Board goals 2011 retrospective and what we can learn for the future

The Fedora Board had a meeting on Friday as part of FUDCon Blacksburg and one of the topics we dicussed were the strategic goals the board agreed on last year. The top three ranked ones were:

  1. Improve and simplify collaboration in the Fedora Community
  2. Improve and encourage high-quality communication in the Fedora Community
  3. It is extraordinarily easy to join the Fedora community and quickly find a project to work on.

While we all agree that these goals are worthy, we realized that are problematic:

  1. They are too vague. There is no immediate action that results from any of them.
  2. They are impossible to achieve. We can always improve and therefor never really reach them.
  3. They are hard to measure. Even if we make progress, we cannot measure it.
  4. They cannot be enforced.

I think I need explain the last one a little: In addition to the the individual goals we listed examples. In order to make it easy to join Fedora, all our teams should have some documentation about how to join them. It would be easy to have the Board reach out to all groups and say: “We decided you need documentation on how to join your team. Please have it written by next week and report back to us.” But that’s not how it works.

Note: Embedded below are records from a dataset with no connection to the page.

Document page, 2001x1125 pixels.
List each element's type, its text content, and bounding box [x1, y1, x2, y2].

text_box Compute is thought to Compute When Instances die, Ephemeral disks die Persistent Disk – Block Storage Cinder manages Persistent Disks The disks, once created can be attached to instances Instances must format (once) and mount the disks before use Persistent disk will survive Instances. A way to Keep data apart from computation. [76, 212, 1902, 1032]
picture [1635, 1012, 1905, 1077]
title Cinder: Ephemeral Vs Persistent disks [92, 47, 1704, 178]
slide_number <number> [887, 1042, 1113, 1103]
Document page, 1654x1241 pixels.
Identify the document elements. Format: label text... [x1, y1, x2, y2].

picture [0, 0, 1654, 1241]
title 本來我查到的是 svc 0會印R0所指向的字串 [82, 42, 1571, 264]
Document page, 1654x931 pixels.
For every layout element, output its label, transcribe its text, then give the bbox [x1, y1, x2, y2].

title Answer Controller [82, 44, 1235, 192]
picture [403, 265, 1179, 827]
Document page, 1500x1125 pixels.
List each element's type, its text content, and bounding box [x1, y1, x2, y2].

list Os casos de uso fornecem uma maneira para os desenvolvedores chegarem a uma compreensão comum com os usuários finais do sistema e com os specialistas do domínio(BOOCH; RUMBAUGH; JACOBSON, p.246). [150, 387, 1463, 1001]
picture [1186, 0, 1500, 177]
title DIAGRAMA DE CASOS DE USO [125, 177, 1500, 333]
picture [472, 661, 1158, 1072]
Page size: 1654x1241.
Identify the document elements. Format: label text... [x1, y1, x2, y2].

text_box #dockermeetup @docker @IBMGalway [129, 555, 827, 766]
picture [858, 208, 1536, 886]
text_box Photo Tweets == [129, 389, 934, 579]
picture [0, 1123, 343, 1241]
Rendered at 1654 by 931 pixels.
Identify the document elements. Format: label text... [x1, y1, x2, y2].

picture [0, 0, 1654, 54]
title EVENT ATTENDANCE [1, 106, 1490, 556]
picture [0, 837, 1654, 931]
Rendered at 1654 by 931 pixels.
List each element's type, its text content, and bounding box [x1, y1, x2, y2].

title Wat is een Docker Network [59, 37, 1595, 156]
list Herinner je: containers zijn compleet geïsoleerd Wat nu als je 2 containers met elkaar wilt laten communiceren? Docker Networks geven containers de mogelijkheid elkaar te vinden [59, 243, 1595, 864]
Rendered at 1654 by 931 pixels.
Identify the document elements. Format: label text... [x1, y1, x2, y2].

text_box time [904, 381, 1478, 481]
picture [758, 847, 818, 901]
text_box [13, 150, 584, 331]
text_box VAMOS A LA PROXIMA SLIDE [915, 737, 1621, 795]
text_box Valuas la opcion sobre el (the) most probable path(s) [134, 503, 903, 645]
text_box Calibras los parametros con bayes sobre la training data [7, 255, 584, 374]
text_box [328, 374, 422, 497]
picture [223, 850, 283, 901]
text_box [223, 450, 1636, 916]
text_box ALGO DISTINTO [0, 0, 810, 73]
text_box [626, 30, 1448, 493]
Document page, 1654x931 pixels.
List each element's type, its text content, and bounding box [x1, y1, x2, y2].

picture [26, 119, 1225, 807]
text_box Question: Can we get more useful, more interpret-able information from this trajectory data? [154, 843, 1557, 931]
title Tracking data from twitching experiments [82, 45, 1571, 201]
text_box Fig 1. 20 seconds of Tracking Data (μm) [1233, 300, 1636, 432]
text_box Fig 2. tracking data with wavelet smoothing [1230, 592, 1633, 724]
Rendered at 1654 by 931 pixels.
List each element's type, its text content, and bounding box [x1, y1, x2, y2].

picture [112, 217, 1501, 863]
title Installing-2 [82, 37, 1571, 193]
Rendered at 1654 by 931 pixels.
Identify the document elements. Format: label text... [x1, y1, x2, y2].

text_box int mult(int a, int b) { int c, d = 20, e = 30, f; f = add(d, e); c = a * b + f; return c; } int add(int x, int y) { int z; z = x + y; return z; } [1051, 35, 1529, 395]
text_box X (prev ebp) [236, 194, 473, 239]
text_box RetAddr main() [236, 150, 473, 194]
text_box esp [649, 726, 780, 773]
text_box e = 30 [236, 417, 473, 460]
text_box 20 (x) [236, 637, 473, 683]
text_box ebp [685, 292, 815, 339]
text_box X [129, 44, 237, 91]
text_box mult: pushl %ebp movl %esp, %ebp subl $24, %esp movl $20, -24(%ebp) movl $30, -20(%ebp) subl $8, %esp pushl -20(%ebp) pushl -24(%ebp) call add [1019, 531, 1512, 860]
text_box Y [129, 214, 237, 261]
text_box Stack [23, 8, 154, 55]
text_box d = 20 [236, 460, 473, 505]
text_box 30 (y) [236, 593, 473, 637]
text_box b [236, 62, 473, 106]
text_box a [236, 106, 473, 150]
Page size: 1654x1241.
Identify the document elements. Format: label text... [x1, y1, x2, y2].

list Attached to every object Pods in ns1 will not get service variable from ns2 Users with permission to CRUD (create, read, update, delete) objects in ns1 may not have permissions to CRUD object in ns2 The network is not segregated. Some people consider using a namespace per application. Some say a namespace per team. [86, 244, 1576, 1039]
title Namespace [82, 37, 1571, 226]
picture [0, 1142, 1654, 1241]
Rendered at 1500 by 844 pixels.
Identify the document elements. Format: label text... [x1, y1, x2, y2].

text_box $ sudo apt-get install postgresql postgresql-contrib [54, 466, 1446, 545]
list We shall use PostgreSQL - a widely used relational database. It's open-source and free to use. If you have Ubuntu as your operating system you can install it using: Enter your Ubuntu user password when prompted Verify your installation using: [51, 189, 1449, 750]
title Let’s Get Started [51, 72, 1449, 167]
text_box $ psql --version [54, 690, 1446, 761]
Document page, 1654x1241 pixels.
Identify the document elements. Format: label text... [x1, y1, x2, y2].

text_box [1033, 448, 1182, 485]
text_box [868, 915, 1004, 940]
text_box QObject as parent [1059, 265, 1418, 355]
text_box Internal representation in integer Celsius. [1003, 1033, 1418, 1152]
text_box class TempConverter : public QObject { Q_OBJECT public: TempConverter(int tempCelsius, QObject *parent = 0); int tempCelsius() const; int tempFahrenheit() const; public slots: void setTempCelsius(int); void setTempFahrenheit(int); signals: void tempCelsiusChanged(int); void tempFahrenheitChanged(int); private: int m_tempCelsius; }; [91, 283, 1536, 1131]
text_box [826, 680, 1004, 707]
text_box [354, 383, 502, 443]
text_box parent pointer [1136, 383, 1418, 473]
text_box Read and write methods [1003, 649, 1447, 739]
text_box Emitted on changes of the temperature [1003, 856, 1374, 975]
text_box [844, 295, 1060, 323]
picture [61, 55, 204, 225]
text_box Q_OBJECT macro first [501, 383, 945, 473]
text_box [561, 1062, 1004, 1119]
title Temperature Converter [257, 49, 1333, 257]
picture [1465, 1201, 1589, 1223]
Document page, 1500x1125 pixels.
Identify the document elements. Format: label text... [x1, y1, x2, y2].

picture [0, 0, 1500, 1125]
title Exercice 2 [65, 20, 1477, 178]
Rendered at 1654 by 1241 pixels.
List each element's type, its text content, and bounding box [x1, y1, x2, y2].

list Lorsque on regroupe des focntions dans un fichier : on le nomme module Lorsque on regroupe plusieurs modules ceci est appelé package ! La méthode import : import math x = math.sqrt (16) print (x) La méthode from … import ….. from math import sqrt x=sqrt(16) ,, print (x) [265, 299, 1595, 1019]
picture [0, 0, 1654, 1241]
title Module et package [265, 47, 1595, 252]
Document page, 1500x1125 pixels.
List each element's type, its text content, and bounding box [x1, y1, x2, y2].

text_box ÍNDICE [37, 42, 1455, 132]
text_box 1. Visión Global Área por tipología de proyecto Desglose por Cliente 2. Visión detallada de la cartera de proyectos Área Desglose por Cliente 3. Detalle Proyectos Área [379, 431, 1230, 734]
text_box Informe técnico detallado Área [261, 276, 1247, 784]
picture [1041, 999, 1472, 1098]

Instead of enforcing things, we rather need to encourage and enable people. This means that we need to provide tools and manpower to get things done. In this example we would try to liaise a new contributor with a volunteer from the Documentation project and somebody from the group in question. These three people make a perfect team: The new contributor will ask the questions, the group member can answer them and the documentation writer can document is all in nicely for future reference. A win-win situation for everybody: The group gets documentation and hopefully more contributors in the future. The docs writer gains more insight into other parts of the Fedora project and the new contributor can work on something useful right from the start.

Even if there may not have been much progress of the strategic goals in the last year, I think we learned some very important lessons:

  1. Pick goals that can actually be achieved.
  2. Make sure you have a way to measure progress.
  3. Pick your favorite project and champion it.
  4. Don’t enforce guidelines but encourage and enable people.